The director of the OECD’s Centre for Tax Policy and Administration Pascal Saint-Amans stated that a common reporting standard or CRS for crypto assets would be coming in 2021 under the development of the 37-nation organization. In compliance with Law 360, Amans mentioned the "CRS equivalent" crypto-tax standard established by the OECD in the battle against tax evasion. The Director attributes the evolution of the CRS cryptotax to the need for its member-countries to implement higher criteria for crypto-laws: “The timeline to deliver is probably '21, sometime in '21, because there is an appetite by all countries now.”

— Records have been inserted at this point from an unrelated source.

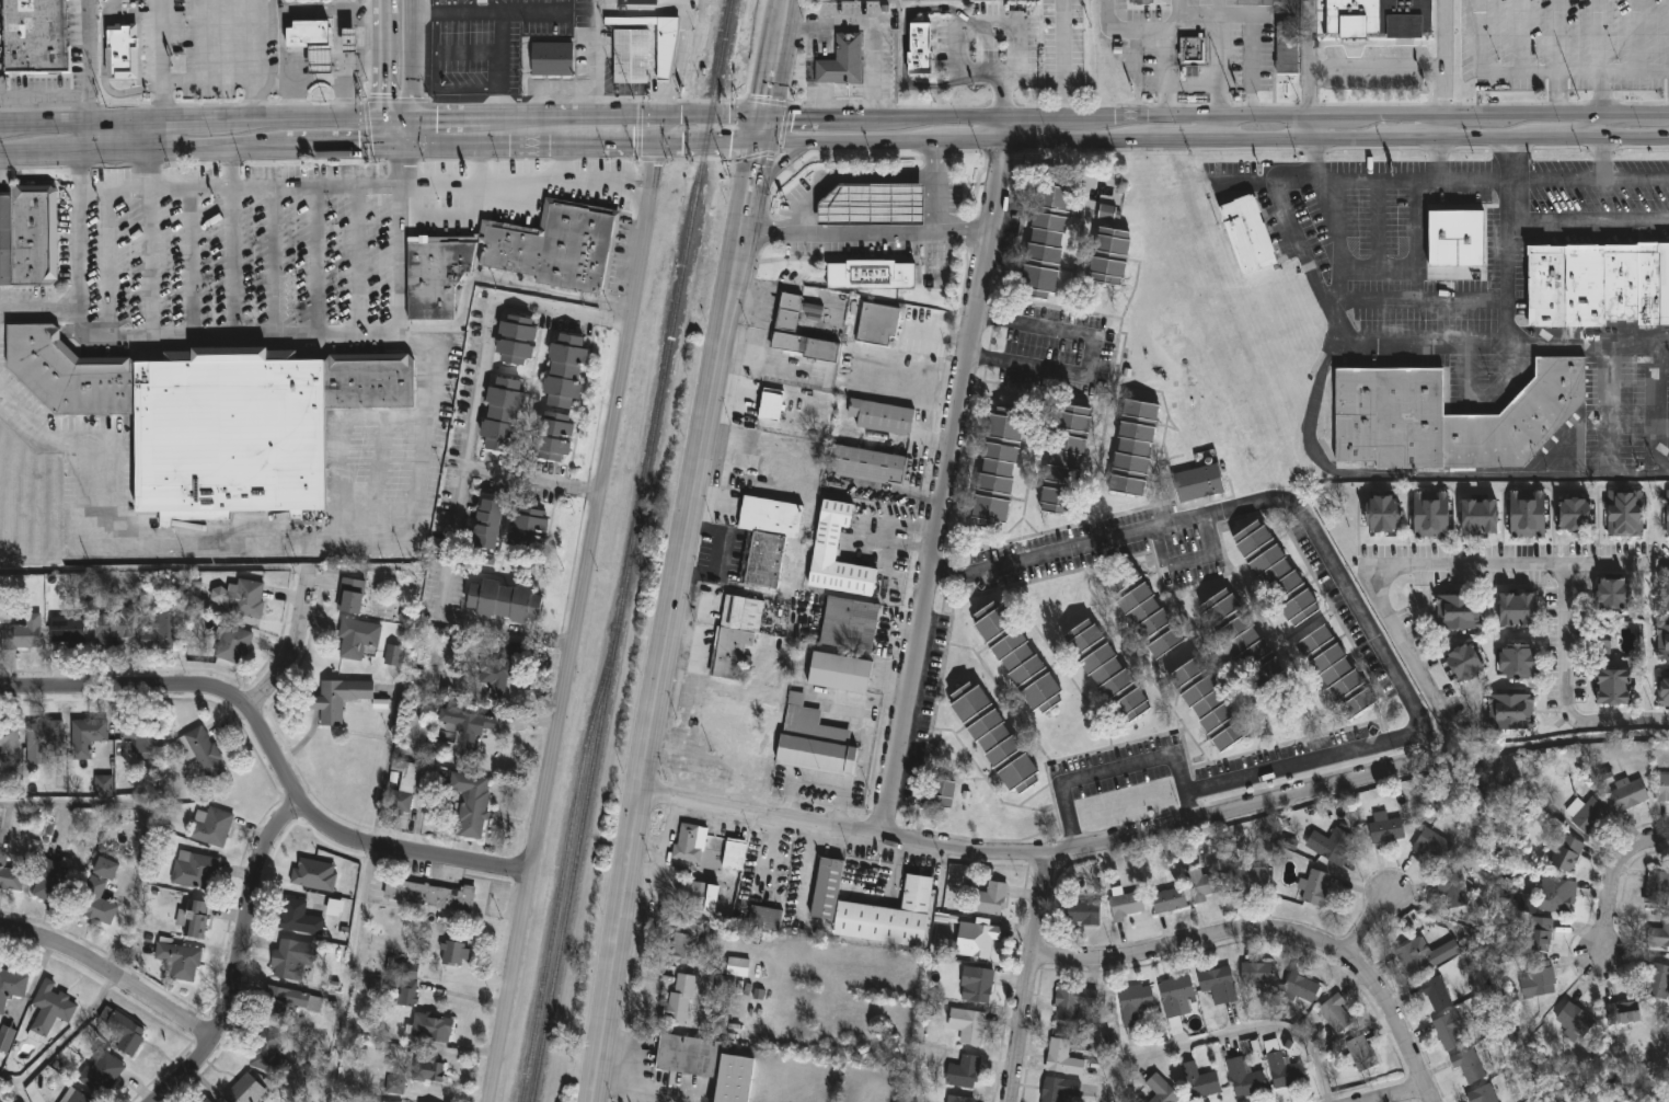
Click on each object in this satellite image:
road: (384, 2)
building: (481, 2)
building: (1143, 2)
building: (1261, 2)
road: (467, 3)
building: (635, 3)
road: (684, 3)
road: (495, 4)
road: (597, 4)
road: (450, 8)
road: (641, 8)
road: (424, 9)
road: (549, 9)
road: (361, 13)
building: (1380, 18)
road: (1175, 19)
road: (869, 27)
road: (338, 33)
road: (1161, 33)
road: (1311, 33)
road: (1444, 33)
building: (307, 35)
building: (925, 35)
building: (33, 36)
road: (1637, 36)
road: (959, 37)
road: (1518, 37)
parking lot: (208, 39)
parking lot: (492, 40)
building: (349, 41)
gas station: (349, 41)
road: (903, 43)
parking lot: (1564, 45)
road: (499, 48)
building: (1287, 48)
road: (1253, 49)
building: (121, 51)
building: (1193, 52)
building: (665, 55)
building: (631, 56)
road: (1064, 58)
road: (1219, 58)
road: (412, 59)
building: (551, 59)
road: (256, 60)
road: (1558, 60)
road: (161, 61)
building: (320, 61)
gas station: (320, 61)
building: (842, 61)
parking lot: (1, 62)
road: (384, 62)
road: (597, 62)
road: (678, 62)
road: (358, 65)
road: (1404, 66)
road: (1537, 75)
road: (319, 80)
road: (275, 81)
road: (435, 81)
road: (1600, 90)
road: (86, 91)
road: (1310, 92)
road: (499, 102)
road: (86, 111)
traffic signals: (661, 115)
road: (664, 115)
road: (800, 116)
road: (525, 117)
traffic signals: (764, 117)
road: (1252, 117)
road: (450, 118)
traffic signals: (385, 119)
traffic signals: (412, 119)
road: (206, 122)
road: (1217, 130)
road: (1441, 130)
road: (385, 133)
road: (412, 133)
road: (83, 138)
traffic signals: (756, 144)
road: (1212, 144)
traffic signals: (385, 146)
traffic signals: (411, 146)
road: (706, 146)
road: (336, 147)
road: (489, 147)
traffic signals: (655, 147)
road: (624, 148)
road: (562, 149)
road: (183, 150)
road: (481, 151)
road: (21, 152)
road: (61, 152)
road: (775, 165)
road: (231, 167)
road: (846, 175)
building: (1065, 176)
road: (524, 182)
road: (1490, 182)
road: (239, 185)
parking lot: (1598, 188)
road: (936, 189)
building: (872, 203)
gas station: (872, 203)
building: (1106, 212)
road: (1377, 226)
road: (1588, 227)
building: (1249, 233)
road: (863, 234)
building: (28, 235)
building: (1455, 236)
building: (1047, 237)
road: (1417, 242)
parking lot: (240, 248)
parking lot: (1385, 254)
building: (512, 255)
building: (1110, 255)
road: (317, 257)
road: (358, 257)
road: (232, 259)
road: (274, 259)
road: (190, 260)
road: (149, 261)
road: (106, 262)
road: (1378, 270)
building: (871, 274)
road: (498, 282)
building: (1599, 283)
road: (796, 289)
road: (1319, 292)
road: (1354, 301)
road: (40, 308)
building: (811, 309)
building: (788, 311)
road: (756, 317)
building: (877, 324)
road: (239, 333)
road: (937, 334)
building: (515, 339)
building: (807, 346)
road: (1542, 348)
road: (1089, 356)
road: (756, 362)
building: (564, 370)
road: (1480, 403)
building: (771, 404)
road: (1608, 412)
building: (502, 414)
parking lot: (1614, 414)
building: (213, 416)
building: (882, 416)
building: (1389, 416)
building: (1517, 419)
building: (554, 436)
building: (1134, 447)
building: (1066, 458)
road: (464, 463)
building: (865, 464)
building: (998, 468)
road: (944, 474)
road: (531, 477)
road: (1423, 479)
building: (1199, 483)
road: (891, 495)
building: (1667, 512)
building: (1384, 513)
building: (1528, 513)
building: (1624, 513)
building: (1432, 514)
building: (1481, 515)
building: (1577, 516)
building: (488, 524)
building: (526, 532)
building: (768, 537)
road: (261, 543)
road: (684, 549)
railway: (630, 550)
building: (837, 554)
road: (1189, 559)
road: (1517, 561)
building: (1277, 572)
building: (1615, 593)
building: (1667, 594)
building: (349, 595)
building: (248, 599)
building: (504, 602)
road: (578, 609)
building: (1519, 609)
building: (1145, 611)
building: (1457, 612)
building: (849, 624)
building: (112, 628)
building: (66, 630)
building: (162, 632)
building: (23, 633)
building: (735, 636)
building: (1602, 637)
building: (357, 638)
building: (1245, 640)
building: (1663, 642)
building: (232, 643)
road: (294, 644)
road: (1407, 649)
building: (393, 655)
building: (1019, 657)
road: (1385, 658)
building: (1465, 663)
building: (1520, 663)
building: (1107, 670)
building: (495, 671)
building: (1337, 672)
building: (839, 673)
building: (1616, 687)
road: (1559, 689)
building: (1663, 689)
building: (337, 700)
building: (1209, 705)
building: (1511, 714)
building: (464, 723)
building: (86, 736)
building: (44, 737)
building: (995, 737)
building: (140, 738)
building: (8, 739)
building: (814, 740)
building: (201, 751)
road: (273, 753)
road: (1461, 754)
building: (102, 785)
building: (402, 787)
building: (1663, 788)
building: (1629, 793)
building: (940, 794)
building: (470, 803)
building: (1588, 815)
road: (144, 820)
building: (211, 826)
building: (1387, 830)
building: (690, 843)
building: (1432, 844)
building: (1335, 847)
road: (1044, 851)
building: (1567, 854)
building: (734, 855)
building: (104, 869)
building: (193, 869)
railway: (561, 872)
building: (314, 875)
building: (9, 876)
road: (1613, 877)
building: (1250, 880)
building: (54, 883)
building: (1204, 885)
building: (1315, 888)
building: (1657, 888)
building: (1453, 889)
building: (827, 890)
building: (1558, 894)
building: (429, 896)
building: (698, 896)
building: (990, 898)
building: (1169, 900)
building: (96, 902)
building: (1525, 904)
building: (1125, 906)
building: (335, 908)
building: (1084, 913)
building: (765, 918)
building: (889, 918)
building: (300, 919)
building: (193, 920)
road: (1367, 924)
park: (1494, 926)
road: (1273, 932)
building: (1540, 933)
building: (1660, 935)
building: (982, 940)
building: (687, 943)
building: (453, 954)
road: (237, 955)
building: (1415, 959)
building: (176, 960)
building: (291, 960)
building: (737, 965)
road: (110, 971)
building: (1258, 974)
road: (1030, 976)
building: (1538, 980)
building: (1658, 981)
building: (1218, 984)
building: (724, 985)
building: (374, 986)
building: (979, 986)
building: (10, 987)
building: (1300, 987)
building: (1437, 993)
building: (407, 994)
building: (1177, 997)
building: (679, 1000)
building: (285, 1003)
building: (1072, 1004)
building: (1134, 1008)
building: (49, 1009)
building: (1623, 1012)
building: (1336, 1013)
building: (1575, 1022)
building: (968, 1026)
building: (430, 1027)
building: (1450, 1030)
building: (122, 1032)
road: (1226, 1034)
building: (6, 1039)
road: (64, 1040)
building: (266, 1053)
building: (1360, 1055)
building: (1063, 1059)
building: (1471, 1064)
building: (707, 1065)
building: (1285, 1070)
building: (427, 1071)
building: (101, 1072)
building: (964, 1072)
building: (1246, 1078)
building: (1199, 1081)
building: (395, 1085)
building: (242, 1089)
building: (1059, 1089)
building: (1162, 1090)
building: (1483, 1094)
building: (74, 1096)
road: (1401, 1096)
building: (959, 1099)
building: (205, 1100)
building: (381, 1101)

Aman’s statement followed the launch of a process under the European Commission to update and expand its tax evasion laws applicable to crypto assets. The EC is seeking public feedback on the proposal since Nov.23, the due date for public input received is until Dec.21. The introduction of new laws are scheduled during the third quarter of 2021. Despite the EC motives, Amans expects the OECD to roll out crypto-tax standards before Europe which represents the policy arena as an “opportunity for the EU to align with [the OECD’s] standard.”
Uncoordinated co-development, however, could lead both parties to establish complex, mutually conflicting policy positions, threatening to pose legal challenges for the OECD's European members. Regarding these concerns, Aman stated that any OECD plan would "complement"the EU rules. As Law360 reported, a European Commission spokesman has also confirmed that the institution works “in parallel”with the OECD in effort to minimize conflicts or contradictions.